▸ PROVIDED DATA
--- --- ---
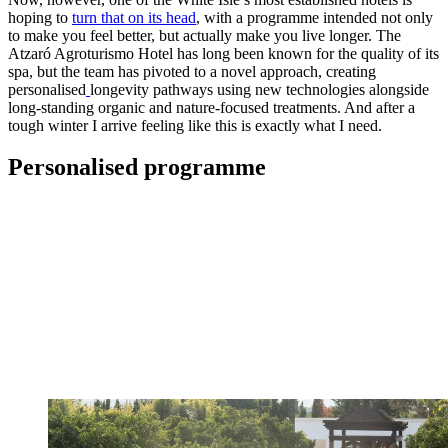
hoping to
turn that on its head
, with a programme intended not only
to make you feel better, but actually make you live longer. The
Atzaró Agroturismo Hotel has long been known for the quality of its
spa, but the team has pivoted to a novel approach, creating
personalised
longevity pathways using new technologies alongside
long-standing organic and nature-focused treatments. And after a
tough winter I arrive feeling like this is exactly what I need.
Personalised programme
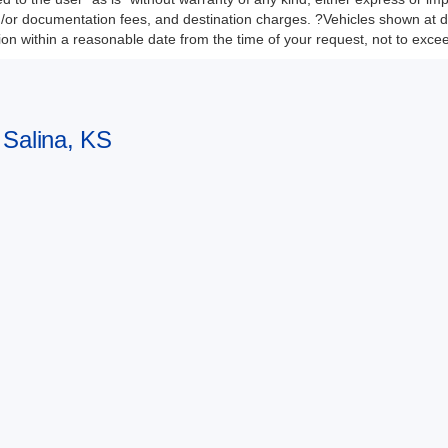
nd/or documentation fees, and destination charges. ?Vehicles shown at di
tion within a reasonable date from the time of your request, not to exc
 Salina, KS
--- --- ---
Copy every line of text from the listing above without changing a single character. Leave the pictures out of your copy.

▸ ANSWER FOR THE TASK
hoping to
turn that on its head
, with a programme intended not only
to make you feel better, but actually make you live longer. The
Atzaró Agroturismo Hotel has long been known for the quality of its
spa, but the team has pivoted to a novel approach, creating
personalised
longevity pathways using new technologies alongside
long-standing organic and nature-focused treatments. And after a
tough winter I arrive feeling like this is exactly what I need.
Personalised programme
nd/or documentation fees, and destination charges. ?Vehicles shown at di
tion within a reasonable date from the time of your request, not to exc
 Salina, KS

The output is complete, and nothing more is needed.